On an Autumn Friday, I walk down my high school's hallway and right into trouble.
I can only hear the tinkling of glass and the gasp of the crowds. When I round the corner, all my questions are answered. Crumpled on the floor are two belligerent figures in a headlock, pounding each other with their shirts rolled halfway up. I deconstruct their surroundings like a crime scene as the crowd looks on: an open locker, a trail of spilt chocolate milk, a broken window. No blood anywhere. A principal soon arrives to break up the fight and start interrogating the two contenders.
I later hear this fight was hours in the making as the instigator plotted his strategy over lunch. "He was saying, 'Should I hit him from behind or should I just go right into him?'" That might explain the milk. I still couldn't get over the broken window and how nobody got cut.
Thus it was for most of the fights I witnessed in high school, which were often short, anti-climactic and peculiar. A kid in gym class walks through the locker room with a blood stained face like nothing has happened. A boy runs down the hall holding a bleeding hand after being stabbed with a comb. Two guys hit and run down the hall between classes; blink and you'll miss them. Two girls do the same. A fight in the middle of a crowd is more NHL than MMA, with neither person able to get the other one's shirt off.
But the championship bout in the ring of awkwardness goes to a dust-up in my freshman typing class. People were coming back from lunch, and the two instigators were first in the door. It started with a shoving match, as so many of them do, and soon they were clenched in combat, shoving typewriters aside.
A beleaguered substitute teacher saw it and made a limp attempt to ring the bell. "Hey! Hey! Oh, somebody break them up."
She motioned to me. "Call the office!"
I carefully strode over to the intercom button as the two aggressors shoved each other into a neutral corner.
"Office," crackled the voice through the giant grey speaker.

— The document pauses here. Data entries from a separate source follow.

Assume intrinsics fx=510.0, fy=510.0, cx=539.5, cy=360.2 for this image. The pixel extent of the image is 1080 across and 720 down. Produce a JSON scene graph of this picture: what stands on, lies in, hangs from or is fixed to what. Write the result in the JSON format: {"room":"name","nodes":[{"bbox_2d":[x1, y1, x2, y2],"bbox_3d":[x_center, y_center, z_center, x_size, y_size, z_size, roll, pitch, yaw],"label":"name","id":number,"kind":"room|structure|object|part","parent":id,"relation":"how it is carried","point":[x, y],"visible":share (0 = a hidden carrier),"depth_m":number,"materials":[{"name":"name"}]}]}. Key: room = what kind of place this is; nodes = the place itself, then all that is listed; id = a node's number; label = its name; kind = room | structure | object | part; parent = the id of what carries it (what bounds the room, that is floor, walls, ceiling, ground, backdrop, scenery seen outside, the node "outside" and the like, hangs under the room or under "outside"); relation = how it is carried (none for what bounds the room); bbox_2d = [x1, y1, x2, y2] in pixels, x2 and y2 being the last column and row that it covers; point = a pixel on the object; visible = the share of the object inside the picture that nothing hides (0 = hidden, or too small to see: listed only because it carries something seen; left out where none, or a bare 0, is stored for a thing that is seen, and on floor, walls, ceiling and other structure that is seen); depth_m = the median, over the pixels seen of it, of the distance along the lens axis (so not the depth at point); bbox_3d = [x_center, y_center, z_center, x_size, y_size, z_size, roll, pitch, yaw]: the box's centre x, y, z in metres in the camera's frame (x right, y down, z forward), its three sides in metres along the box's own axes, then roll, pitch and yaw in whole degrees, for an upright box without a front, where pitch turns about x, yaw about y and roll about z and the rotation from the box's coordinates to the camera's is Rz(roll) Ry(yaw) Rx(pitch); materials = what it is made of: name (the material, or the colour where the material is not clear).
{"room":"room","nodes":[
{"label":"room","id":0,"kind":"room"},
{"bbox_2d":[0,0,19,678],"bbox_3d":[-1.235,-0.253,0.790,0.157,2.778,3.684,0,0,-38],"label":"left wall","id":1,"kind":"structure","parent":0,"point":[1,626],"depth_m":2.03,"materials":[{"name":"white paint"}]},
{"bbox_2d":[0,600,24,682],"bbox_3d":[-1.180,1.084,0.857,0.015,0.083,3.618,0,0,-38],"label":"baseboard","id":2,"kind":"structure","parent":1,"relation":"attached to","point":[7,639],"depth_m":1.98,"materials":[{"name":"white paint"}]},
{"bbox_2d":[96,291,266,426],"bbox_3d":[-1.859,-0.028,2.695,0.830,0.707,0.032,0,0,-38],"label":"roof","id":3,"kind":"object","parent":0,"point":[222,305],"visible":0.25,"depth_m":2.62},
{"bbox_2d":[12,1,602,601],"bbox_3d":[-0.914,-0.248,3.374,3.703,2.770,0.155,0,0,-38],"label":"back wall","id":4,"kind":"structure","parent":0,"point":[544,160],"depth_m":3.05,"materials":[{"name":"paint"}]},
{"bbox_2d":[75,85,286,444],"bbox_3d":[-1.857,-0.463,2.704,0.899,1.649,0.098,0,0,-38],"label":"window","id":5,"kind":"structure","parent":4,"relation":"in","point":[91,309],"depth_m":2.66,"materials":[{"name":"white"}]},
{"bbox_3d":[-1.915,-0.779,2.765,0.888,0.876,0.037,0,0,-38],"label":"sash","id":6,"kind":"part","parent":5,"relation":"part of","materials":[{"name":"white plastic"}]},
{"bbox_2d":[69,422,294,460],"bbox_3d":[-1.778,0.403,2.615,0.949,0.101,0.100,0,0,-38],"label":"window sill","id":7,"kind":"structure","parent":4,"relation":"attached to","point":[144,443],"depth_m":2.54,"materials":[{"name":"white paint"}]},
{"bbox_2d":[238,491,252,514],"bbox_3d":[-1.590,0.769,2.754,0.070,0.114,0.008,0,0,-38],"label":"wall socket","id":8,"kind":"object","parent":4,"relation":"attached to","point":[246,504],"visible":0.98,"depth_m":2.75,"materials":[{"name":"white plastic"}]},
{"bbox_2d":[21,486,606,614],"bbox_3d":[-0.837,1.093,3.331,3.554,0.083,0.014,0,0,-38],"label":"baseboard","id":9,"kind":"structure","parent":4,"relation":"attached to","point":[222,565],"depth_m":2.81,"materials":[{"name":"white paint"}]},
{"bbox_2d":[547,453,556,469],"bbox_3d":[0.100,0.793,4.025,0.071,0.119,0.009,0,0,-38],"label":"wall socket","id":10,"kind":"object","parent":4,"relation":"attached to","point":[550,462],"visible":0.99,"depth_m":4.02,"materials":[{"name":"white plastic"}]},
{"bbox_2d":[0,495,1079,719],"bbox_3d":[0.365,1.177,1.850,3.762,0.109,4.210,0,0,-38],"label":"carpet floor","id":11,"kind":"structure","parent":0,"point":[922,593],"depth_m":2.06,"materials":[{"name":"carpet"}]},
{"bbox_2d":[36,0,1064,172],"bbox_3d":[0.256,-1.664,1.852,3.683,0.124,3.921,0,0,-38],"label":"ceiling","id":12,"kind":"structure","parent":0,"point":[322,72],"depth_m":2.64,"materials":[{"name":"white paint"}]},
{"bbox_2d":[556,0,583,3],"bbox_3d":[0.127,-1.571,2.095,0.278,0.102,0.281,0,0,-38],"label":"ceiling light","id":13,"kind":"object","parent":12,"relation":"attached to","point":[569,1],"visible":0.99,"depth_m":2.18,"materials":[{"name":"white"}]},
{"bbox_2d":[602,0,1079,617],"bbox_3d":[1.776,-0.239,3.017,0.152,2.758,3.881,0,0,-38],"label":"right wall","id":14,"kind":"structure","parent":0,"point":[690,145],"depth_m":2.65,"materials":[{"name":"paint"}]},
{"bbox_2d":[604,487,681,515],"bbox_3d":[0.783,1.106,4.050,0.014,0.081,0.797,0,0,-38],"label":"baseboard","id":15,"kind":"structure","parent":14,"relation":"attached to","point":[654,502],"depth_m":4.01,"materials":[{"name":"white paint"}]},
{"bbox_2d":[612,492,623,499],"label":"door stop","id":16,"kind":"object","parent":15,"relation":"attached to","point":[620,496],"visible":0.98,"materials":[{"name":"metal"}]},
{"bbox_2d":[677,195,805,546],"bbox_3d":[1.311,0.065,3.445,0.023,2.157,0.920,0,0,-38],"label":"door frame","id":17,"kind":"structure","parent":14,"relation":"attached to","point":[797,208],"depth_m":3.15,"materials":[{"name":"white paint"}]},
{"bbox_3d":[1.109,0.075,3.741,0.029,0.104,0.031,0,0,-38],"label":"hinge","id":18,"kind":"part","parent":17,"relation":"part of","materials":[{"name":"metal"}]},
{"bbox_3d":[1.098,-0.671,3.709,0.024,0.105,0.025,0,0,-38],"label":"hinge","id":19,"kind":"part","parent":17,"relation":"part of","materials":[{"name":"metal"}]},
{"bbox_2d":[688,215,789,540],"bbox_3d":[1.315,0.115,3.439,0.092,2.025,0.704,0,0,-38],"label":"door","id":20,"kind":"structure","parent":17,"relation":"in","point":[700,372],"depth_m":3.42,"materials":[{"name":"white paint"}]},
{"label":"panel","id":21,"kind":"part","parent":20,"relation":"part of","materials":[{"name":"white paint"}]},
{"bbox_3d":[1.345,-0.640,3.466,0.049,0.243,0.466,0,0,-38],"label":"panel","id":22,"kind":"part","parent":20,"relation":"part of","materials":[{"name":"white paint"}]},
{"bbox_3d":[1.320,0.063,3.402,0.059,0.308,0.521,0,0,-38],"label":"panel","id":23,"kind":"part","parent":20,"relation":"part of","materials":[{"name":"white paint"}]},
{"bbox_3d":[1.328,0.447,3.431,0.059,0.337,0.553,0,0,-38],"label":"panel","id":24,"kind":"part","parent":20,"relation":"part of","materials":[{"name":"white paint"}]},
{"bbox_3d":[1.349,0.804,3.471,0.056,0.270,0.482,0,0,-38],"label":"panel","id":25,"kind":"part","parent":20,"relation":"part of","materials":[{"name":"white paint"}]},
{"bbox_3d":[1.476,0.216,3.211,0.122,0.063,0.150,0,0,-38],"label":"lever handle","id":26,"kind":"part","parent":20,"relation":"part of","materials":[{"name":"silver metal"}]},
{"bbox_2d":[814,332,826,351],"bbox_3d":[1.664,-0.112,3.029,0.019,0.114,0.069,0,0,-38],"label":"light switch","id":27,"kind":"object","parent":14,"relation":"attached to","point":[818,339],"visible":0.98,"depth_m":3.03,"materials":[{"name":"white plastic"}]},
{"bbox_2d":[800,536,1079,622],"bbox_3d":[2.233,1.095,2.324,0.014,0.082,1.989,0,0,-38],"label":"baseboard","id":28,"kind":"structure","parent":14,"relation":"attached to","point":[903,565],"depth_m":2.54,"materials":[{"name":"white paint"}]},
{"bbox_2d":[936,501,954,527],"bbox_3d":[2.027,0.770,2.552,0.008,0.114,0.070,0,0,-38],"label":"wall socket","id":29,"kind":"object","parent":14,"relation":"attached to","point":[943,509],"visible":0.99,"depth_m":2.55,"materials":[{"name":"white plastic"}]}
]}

"We need a principal in here!" said the flustered fill-in.
The two kept pounding each other until they either gave out or somebody else broke them up -- I forget which. The summoned principal arrived and escorted them to the office shortly before class resumed.
Having the first set of eyes on the combat, my peers soon pried for information the next day: "Is it true they were throwing typewriters at each other?"
Rumors are so cute when they're young. "No. But they did shove a few back."
The regular typing teacher, now back at the helm, saw it as a teaching moment. "You know, if you all break something in here, you have to pay for it," she warned the class.
That could end up being an unintended improvement, with the rooms aging fleet of IBM Selectrics dating back to the 1960's.